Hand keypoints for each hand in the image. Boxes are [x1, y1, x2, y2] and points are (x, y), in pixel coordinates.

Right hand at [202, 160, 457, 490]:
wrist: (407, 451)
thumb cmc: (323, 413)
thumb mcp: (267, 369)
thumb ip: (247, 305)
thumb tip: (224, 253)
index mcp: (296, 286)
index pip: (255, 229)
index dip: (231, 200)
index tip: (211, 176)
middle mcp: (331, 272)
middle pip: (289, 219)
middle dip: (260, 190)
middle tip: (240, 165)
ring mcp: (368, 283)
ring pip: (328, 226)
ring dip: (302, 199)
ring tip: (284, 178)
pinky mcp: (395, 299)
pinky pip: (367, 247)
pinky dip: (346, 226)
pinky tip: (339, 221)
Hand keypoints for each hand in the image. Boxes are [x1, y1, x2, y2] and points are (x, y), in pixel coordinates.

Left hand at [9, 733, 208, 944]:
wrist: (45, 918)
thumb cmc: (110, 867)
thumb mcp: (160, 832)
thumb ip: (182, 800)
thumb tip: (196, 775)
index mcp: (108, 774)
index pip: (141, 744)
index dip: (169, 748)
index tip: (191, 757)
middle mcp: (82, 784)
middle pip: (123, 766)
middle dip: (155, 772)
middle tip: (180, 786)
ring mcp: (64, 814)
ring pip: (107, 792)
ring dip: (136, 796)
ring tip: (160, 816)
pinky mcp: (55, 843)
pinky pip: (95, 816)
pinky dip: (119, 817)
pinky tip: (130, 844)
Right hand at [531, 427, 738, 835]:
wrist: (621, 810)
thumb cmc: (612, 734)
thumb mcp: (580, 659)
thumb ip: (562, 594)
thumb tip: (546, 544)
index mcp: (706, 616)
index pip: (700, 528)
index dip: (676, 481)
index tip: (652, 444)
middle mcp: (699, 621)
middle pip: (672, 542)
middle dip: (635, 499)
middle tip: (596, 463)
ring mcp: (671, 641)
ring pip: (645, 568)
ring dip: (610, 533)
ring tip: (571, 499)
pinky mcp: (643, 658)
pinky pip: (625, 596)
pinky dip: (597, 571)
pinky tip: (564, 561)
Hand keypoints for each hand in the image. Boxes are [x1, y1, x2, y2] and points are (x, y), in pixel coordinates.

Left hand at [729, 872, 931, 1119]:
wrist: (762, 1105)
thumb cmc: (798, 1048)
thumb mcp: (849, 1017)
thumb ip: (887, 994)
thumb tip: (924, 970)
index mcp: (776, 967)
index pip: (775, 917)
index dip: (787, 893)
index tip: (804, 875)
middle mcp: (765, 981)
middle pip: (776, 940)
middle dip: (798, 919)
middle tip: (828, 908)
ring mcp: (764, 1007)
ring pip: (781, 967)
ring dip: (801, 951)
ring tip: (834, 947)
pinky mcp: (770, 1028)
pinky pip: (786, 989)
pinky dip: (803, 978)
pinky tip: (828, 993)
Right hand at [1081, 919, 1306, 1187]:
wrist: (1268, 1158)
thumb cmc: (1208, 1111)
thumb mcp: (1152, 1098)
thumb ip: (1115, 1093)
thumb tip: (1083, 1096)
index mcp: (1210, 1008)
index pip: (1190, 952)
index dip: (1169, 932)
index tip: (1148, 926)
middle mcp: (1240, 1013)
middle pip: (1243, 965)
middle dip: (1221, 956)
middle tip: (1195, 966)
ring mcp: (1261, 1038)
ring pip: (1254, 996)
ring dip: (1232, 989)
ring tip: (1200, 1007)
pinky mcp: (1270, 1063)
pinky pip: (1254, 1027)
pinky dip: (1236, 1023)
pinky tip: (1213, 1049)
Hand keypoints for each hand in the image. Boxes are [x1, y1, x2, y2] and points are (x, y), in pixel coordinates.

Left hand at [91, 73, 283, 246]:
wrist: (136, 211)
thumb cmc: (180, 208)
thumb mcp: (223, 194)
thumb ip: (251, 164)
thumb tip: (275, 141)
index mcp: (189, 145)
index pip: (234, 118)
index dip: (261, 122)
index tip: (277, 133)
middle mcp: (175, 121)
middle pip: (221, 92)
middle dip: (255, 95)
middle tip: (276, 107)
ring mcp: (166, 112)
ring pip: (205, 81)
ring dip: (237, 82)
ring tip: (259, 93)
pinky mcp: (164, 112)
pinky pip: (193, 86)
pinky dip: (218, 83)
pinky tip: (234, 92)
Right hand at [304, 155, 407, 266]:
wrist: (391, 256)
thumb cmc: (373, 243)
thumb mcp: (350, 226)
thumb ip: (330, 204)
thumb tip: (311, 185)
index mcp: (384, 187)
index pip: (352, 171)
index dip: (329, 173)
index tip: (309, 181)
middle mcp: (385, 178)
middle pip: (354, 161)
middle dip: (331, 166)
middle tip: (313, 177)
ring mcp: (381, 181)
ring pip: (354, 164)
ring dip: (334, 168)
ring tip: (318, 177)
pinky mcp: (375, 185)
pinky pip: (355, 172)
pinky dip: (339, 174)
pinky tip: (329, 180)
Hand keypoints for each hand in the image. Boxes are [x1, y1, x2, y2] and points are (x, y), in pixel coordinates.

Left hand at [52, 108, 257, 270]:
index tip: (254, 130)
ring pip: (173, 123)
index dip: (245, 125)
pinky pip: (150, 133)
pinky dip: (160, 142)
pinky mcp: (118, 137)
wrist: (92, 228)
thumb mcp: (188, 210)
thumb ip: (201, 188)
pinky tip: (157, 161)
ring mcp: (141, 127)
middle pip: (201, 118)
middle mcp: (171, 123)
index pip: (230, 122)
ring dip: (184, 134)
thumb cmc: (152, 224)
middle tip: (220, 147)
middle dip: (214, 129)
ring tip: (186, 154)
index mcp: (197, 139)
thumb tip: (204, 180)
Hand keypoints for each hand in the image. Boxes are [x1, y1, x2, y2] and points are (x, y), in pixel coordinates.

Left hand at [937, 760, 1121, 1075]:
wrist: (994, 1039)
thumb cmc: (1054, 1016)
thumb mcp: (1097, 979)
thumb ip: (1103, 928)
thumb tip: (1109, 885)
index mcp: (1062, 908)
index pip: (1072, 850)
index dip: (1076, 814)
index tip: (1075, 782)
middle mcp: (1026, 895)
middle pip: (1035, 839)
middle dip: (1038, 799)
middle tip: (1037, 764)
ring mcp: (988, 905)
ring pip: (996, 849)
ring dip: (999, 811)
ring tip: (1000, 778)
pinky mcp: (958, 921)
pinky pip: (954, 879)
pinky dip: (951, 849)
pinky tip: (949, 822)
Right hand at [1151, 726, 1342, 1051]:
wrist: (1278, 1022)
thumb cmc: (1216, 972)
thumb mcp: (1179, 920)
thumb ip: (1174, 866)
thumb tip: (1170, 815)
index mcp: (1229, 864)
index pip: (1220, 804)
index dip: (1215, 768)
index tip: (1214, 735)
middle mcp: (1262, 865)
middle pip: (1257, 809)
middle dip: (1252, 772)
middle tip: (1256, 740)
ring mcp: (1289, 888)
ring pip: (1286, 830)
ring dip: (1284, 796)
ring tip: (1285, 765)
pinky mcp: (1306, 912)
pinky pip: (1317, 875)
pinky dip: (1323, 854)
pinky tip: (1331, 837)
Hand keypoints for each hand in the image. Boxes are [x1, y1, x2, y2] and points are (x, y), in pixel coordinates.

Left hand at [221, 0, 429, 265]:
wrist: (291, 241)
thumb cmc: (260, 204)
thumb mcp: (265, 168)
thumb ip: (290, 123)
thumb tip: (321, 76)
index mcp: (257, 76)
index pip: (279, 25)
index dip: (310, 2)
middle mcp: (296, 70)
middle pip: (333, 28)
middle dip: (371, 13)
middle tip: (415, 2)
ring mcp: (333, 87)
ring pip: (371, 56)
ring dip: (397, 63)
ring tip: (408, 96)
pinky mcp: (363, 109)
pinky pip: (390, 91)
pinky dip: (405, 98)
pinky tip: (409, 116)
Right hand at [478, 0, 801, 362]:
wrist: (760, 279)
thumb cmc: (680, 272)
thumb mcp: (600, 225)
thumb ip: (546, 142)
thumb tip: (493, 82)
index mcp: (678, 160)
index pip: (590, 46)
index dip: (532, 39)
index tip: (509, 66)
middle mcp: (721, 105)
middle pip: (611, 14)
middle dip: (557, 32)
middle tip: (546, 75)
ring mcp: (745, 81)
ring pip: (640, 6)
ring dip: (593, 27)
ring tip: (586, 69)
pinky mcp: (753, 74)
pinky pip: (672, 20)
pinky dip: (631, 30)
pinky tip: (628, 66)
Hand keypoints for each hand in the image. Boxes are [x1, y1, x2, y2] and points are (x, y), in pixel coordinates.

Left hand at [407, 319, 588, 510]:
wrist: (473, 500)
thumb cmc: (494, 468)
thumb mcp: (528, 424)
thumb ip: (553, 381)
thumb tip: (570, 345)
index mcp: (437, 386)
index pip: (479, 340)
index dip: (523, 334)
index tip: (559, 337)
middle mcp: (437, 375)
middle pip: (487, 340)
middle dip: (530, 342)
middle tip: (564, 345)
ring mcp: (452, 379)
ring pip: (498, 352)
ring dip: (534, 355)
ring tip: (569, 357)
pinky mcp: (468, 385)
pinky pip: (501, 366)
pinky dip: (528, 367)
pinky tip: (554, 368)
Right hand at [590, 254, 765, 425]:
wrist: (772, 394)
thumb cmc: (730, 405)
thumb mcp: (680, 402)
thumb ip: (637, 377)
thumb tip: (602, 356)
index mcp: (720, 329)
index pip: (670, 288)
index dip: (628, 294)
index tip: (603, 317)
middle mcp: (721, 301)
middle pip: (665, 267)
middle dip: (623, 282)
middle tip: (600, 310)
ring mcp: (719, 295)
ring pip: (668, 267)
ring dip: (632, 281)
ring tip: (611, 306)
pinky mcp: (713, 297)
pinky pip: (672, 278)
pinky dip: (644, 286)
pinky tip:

▸ **What the task asks**:
From the line holding "ring tip: (586, 69)" to the line holding "middle pip: (665, 267)", inclusive, restate each line above exactly as written.

▸ **Written response**:
ring tip: (586, 69)
pinky mcp: (753, 74)
pinky pip: (672, 20)
pinky dip: (631, 30)
pinky tip: (628, 66)
Hand keypoints for each hand in the image. Boxes are [x1, y1, x2, y2] and points are (x, y), in pixel coordinates.

Left hand at [407, 319, 588, 510]:
wrist: (473, 500)
thumb cmc: (494, 468)
thumb mcp: (528, 424)
thumb ip: (553, 381)
thumb tip: (570, 345)
index mcp: (437, 386)
index pip: (479, 340)
index dip: (523, 334)
index tip: (559, 337)
middle mcp: (437, 375)
middle pip: (487, 340)
middle dip: (530, 342)
middle tip: (564, 345)
ring mcp: (452, 379)
ring pip: (498, 352)
ring dip: (534, 355)
ring tip: (569, 357)
pinky mcp: (468, 385)
pinky pip: (501, 366)
pinky dip: (528, 367)
pinky tip: (554, 368)
Right hand at [590, 254, 765, 425]:
wrist: (772, 394)
thumb cmc: (730, 405)
thumb mcp: (680, 402)
thumb ip: (637, 377)
thumb tip: (602, 356)
index mcp: (720, 329)
index pip: (670, 288)
index dip: (628, 294)
index tip: (603, 317)
middle mcp: (721, 301)
middle pip: (665, 267)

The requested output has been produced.